While in high school I ate Fig Newtons like crazy.  I justified them as breakfast (they are fruit and cereal based, after all!), snacked on them before track practice, and ate them with vanilla ice cream for dessert (Have you ever had an ice cream sandwich made of Newtons?  No?  Do it.  Trust me.).  During this time, I was also very interested in baking and trying to reverse engineer products in the marketplace; surely my start as a food scientist.  Fig Newtons were one of the items I created, quite successfully.  However, I haven't made them since.


But when I was at the grocery the other day and spotted those awesome first figs, I was instantly inspired to make figgy newtons.  If you are like me, though, you have been eating your figs with your granola in the morning and with blue cheese at happy hour, so you don't have many left.   Not to worry, this recipe has a combination of fresh (if you can spare!) and dried figs leftover from the winter's ration.

Figgy Newtons
makes approximately 30 cookies 
Dough:
1/2 cup butter, softened
1/2 cup brown sugar, packed
1/4 tsp. salt
1 whole egg 
1 egg white 
1/2 tsp. vanilla 
21/2 cups oat flour

Cream together butter and sugar and salt.  
Add eggs and vanilla.  Mix until blended. 
Add oat flour and mix until combined.  
Form dough into a disc and wrap in plastic wrap.  
Place in the refrigerator 2 hours, or until chilled.  
If you are impatient, like me, put it in the freezer for 30 minutes or so.


Filling:
1 cup dried figs, quartered and stems removed
1 cup water 
zest and juice of half a lemon
1 cup fresh figs, quartered and stems removed

In a small sauce pan, combine the dried figs and water.  
Let simmer until figs are soft and water is gone.  Add more water if needed to further soften the figs.
Add fresh figs, lemon juice and zest.
Puree in a blender or use an immersion blender if you have one.  
Let chill before using. 

Assembly:
Dust your work surface with flour.
(I found it helpful to work on a piece of parchment for easy transfer to a sheet pan for chilling).
Roll dough out into a 1/4" thick rectangle, at least 9" wide.
Cut rectangle into strips that are about 3 inches wide.
Place fig paste down the center of the dough strips. 
Chill dough. 
Bring sides of dough up around fig paste and seal at the seam, pinching together any cracks.
Chill dough. 
Flip the strips over, seam side down, and cut into cookies about 11/2 - 2 inches in length. 
Place on parchment-lined baking sheet. 
Bake at 350'F for about 15 minutes, or until lightly browned and doesn't give when touched.
Store airtight.


Tricks and Tips:

While they seem complicated, the figgy newtons are quite easy to make.

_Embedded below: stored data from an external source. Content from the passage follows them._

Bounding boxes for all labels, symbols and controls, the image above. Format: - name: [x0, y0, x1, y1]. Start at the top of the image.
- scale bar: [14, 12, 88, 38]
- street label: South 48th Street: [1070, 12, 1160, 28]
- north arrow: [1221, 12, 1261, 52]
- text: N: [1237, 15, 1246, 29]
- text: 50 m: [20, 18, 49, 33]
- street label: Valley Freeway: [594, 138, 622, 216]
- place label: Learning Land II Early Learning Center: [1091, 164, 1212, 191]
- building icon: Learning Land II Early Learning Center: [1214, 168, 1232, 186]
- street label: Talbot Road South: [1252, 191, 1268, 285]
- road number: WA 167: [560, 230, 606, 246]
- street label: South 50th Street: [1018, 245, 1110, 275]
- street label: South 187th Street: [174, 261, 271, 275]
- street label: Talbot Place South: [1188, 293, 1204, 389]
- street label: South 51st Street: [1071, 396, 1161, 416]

This dough is super soft.  It helps to work with lots of dusting flour and continually chilling the dough.

To help make these cookies easier on my tummy, I made the dough with all oat flour.  If you want to use wheat flour, substitute all purpose straight across.  Or use a combination of 1cup whole wheat flour, 11/2 cups all purpose flour.  I haven't tested this with wheat flour, so do so at your own risk.  The oat is really nutty and delicious, I promise! 

The filling is pretty thick and can be challenging to blend.  Don't be discouraged, though.  Just blend a bit, loosen the big pieces with a spoon and blend again.

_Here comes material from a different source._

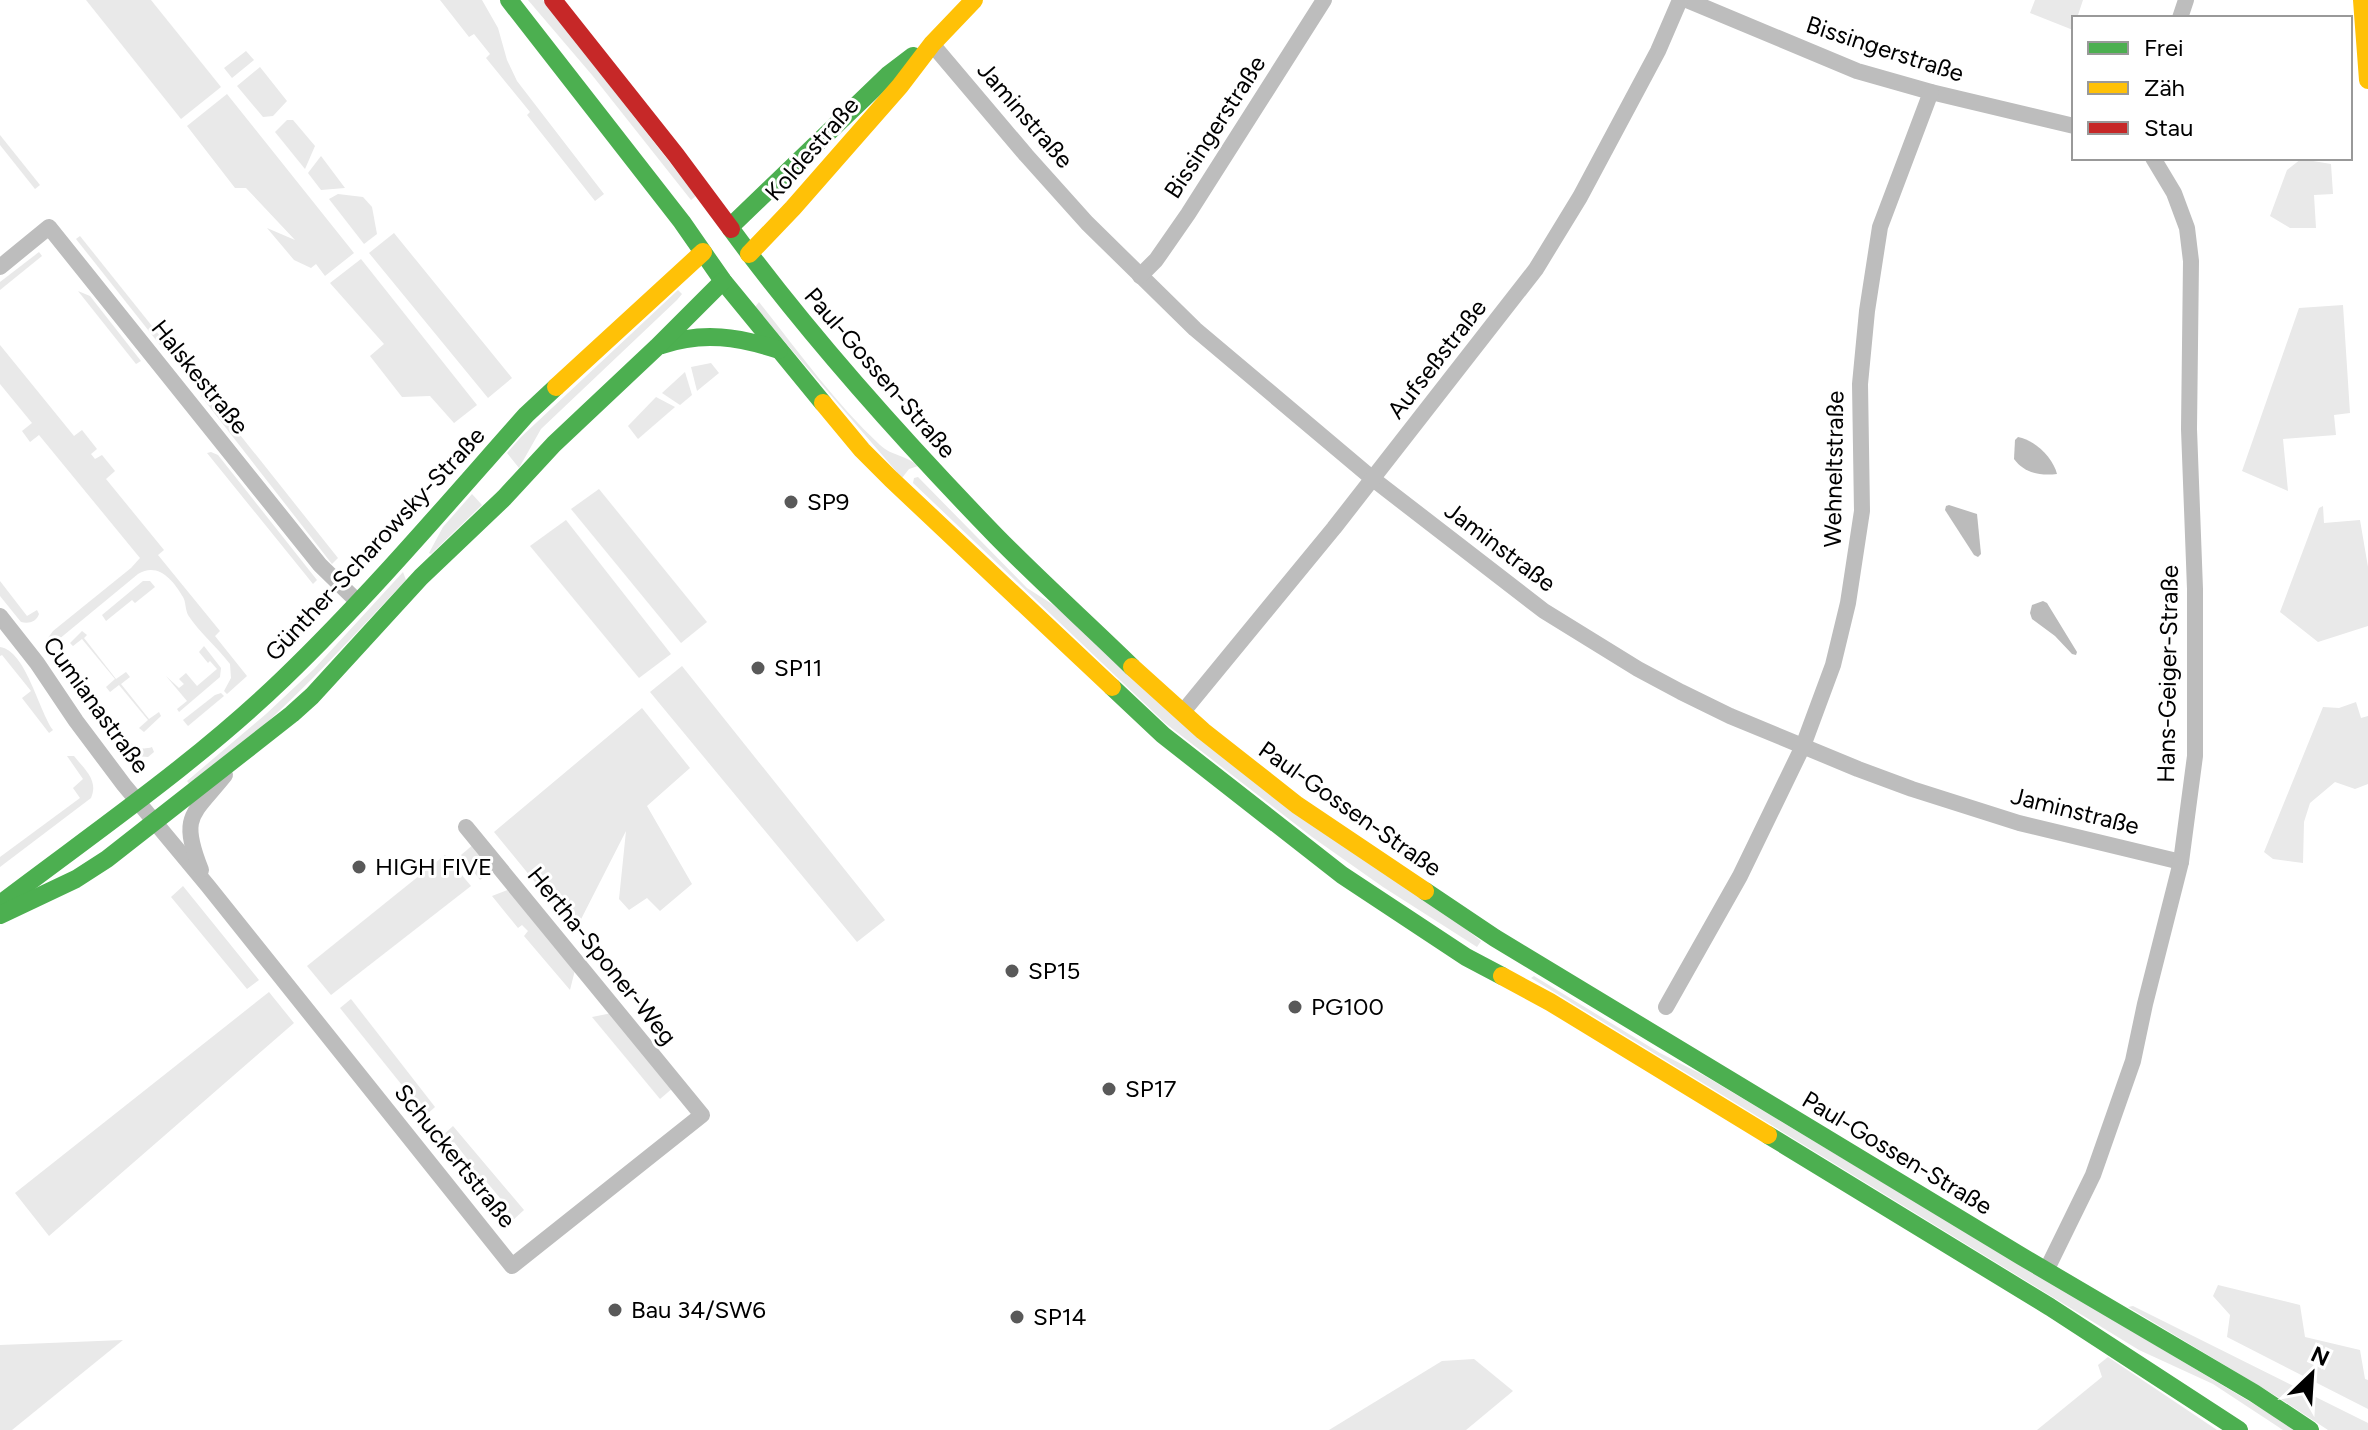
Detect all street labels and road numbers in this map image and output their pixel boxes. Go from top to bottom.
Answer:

However, if you find it really too tough to blend and you want to give up: don't!  Just add some more water until you are able to blend, then cook the paste until that water has evaporated and you have a thicker paste again.

I purposely made the filling without added sugar, but if you find you like your cookies a bit sweeter, add a couple of tablespoons of sugar, or to taste.

When cutting the strips into cookies, it helps to cut when the dough has just been chilled.

The cookies are best the next day, once they have been allowed to soften a bit.  But they are also really good straight out of the oven with a little vanilla ice cream!